Records shown:
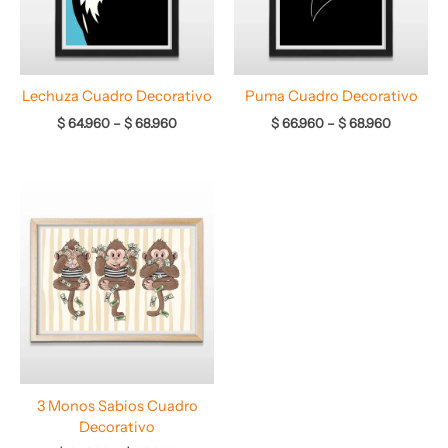
Lechuza Cuadro Decorativo
Puma Cuadro Decorativo
$
64.960
–
$
68.960
$
66.960
–
$
68.960
Rango
de
precios:
desde
$ 64.960
hasta
$ 68.960
3 Monos Sabios Cuadro
Decorativo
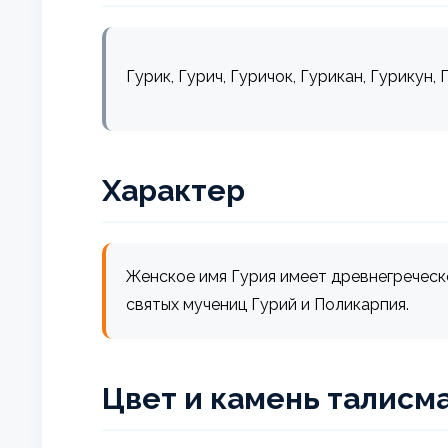
Гурик, Гурич, Гуричок, Гурикан, Гурикун, 
Характер
Женское имя Гурия имеет древнегреческо
святых мучениц Гурий и Поликарпия.
Цвет и камень талисм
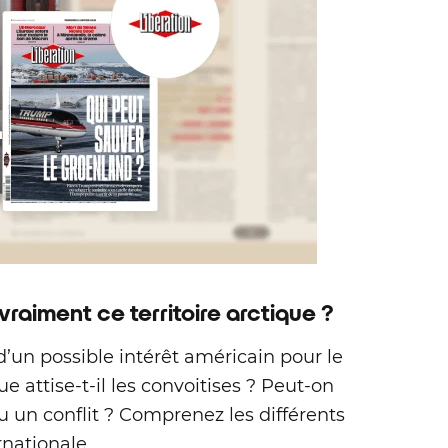
 vraiment ce territoire arctique ?
d’un possible intérêt américain pour le
e attise‑t‑il les convoitises ? Peut‑on
u un conflit ? Comprenez les différents
rnationale.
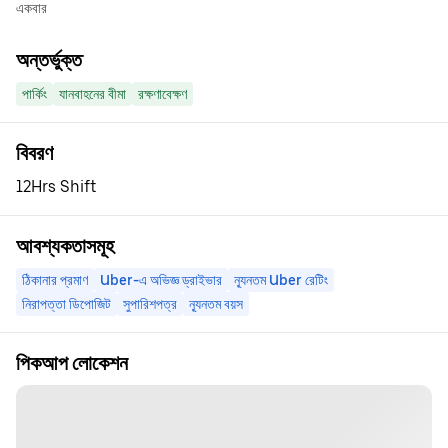
একবার
অন্তর্ভুক্ত
পার্কিং
যানবাহনের বীমা
রক্ষণাবেক্ষণ
বিবরণ
12Hrs Shift
আবশ্যকতাসমূহ
ঠিকানার প্রমাণ
Uber-এ অভিজ্ঞ ড্রাইভার
ন্যূনতম Uber রেটিং
নিরাপত্তা ডিপোজিট
সুপারিশপত্র
ন্যূনতম বয়স
পিকআপ লোকেশন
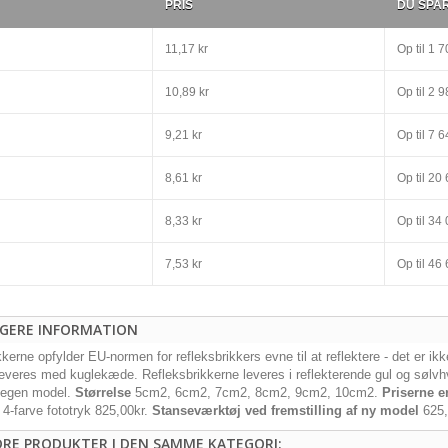
PRIS
DU SPA
11,17 kr
Op til
1 70
10,89 kr
Op til
2 98
9,21 kr
Op til
7 64
8,61 kr
Op til
20 
8,33 kr
Op til
34 
7,53 kr
Op til
46 
IGERE INFORMATION
kerne opfylder EU-normen for refleksbrikkers evne til at reflektere - det er ik
leveres med kuglekæde. Refleksbrikkerne leveres i reflekterende gul og sølvh
 egen model.
Størrelse
5cm2, 6cm2, 7cm2, 8cm2, 9cm2, 10cm2.
Priserne e
 4-farve fototryk 825,00kr.
Stanseværktøj ved fremstilling af ny model
625,
DRE PRODUKTER I DEN SAMME KATEGORI:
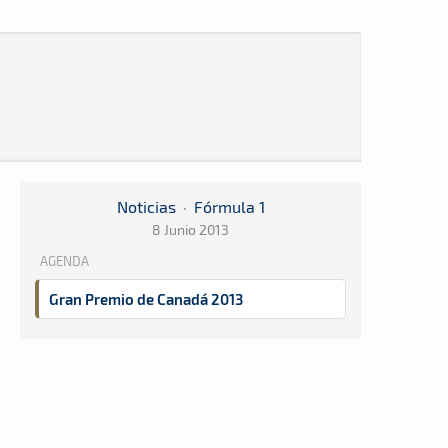
Noticias
·
Fórmula 1
8 Junio 2013
AGENDA
Gran Premio de Canadá 2013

Problem to solve:
Could the entries above be written out word for word, with no pictures?

Task result:
Lechuza Cuadro Decorativo
Puma Cuadro Decorativo
$
64.960
–
$
68.960
$
66.960
–
$
68.960
Rango
de
precios:
desde
$ 64.960
hasta
$ 68.960
3 Monos Sabios Cuadro
Decorativo
Гурик, Гурич, Гуричок, Гурикан, Гурикун, 
Характер
Женское имя Гурия имеет древнегреческо
святых мучениц Гурий и Поликарпия.
Цвет и камень талисм
 vraiment ce territoire arctique ?
d’un possible intérêt américain pour le
e attise‑t‑il les convoitises ? Peut‑on
u un conflit ? Comprenez les différents
rnationale.
একবার
অন্তর্ভুক্ত
পার্কিং
যানবাহনের বীমা
রক্ষণাবেক্ষণ
বিবরণ
12Hrs Shift
আবশ্যকতাসমূহ
ঠিকানার প্রমাণ
Uber-এ অভিজ্ঞ ড্রাইভার
ন্যূনতম Uber রেটিং
নিরাপত্তা ডিপোজিট
সুপারিশপত্র
ন্যূনতম বয়স
পিকআপ লোকেশন
PRIS
DU SPA
11,17 kr
Op til
1 70
10,89 kr
Op til
2 98
9,21 kr
Op til
7 64
8,61 kr
Op til
20 
8,33 kr
Op til
34 
7,53 kr
Op til
46 
IGERE INFORMATION
kerne opfylder EU-normen for refleksbrikkers evne til at reflektere - det er ik
leveres med kuglekæde. Refleksbrikkerne leveres i reflekterende gul og sølvh
 egen model.
Størrelse
5cm2, 6cm2, 7cm2, 8cm2, 9cm2, 10cm2.
Priserne e
 4-farve fototryk 825,00kr.
Stanseværktøj ved fremstilling af ny model
625,
DRE PRODUKTER I DEN SAMME KATEGORI:
Noticias
·
Fórmula 1
8 Junio 2013
AGENDA
Gran Premio de Canadá 2013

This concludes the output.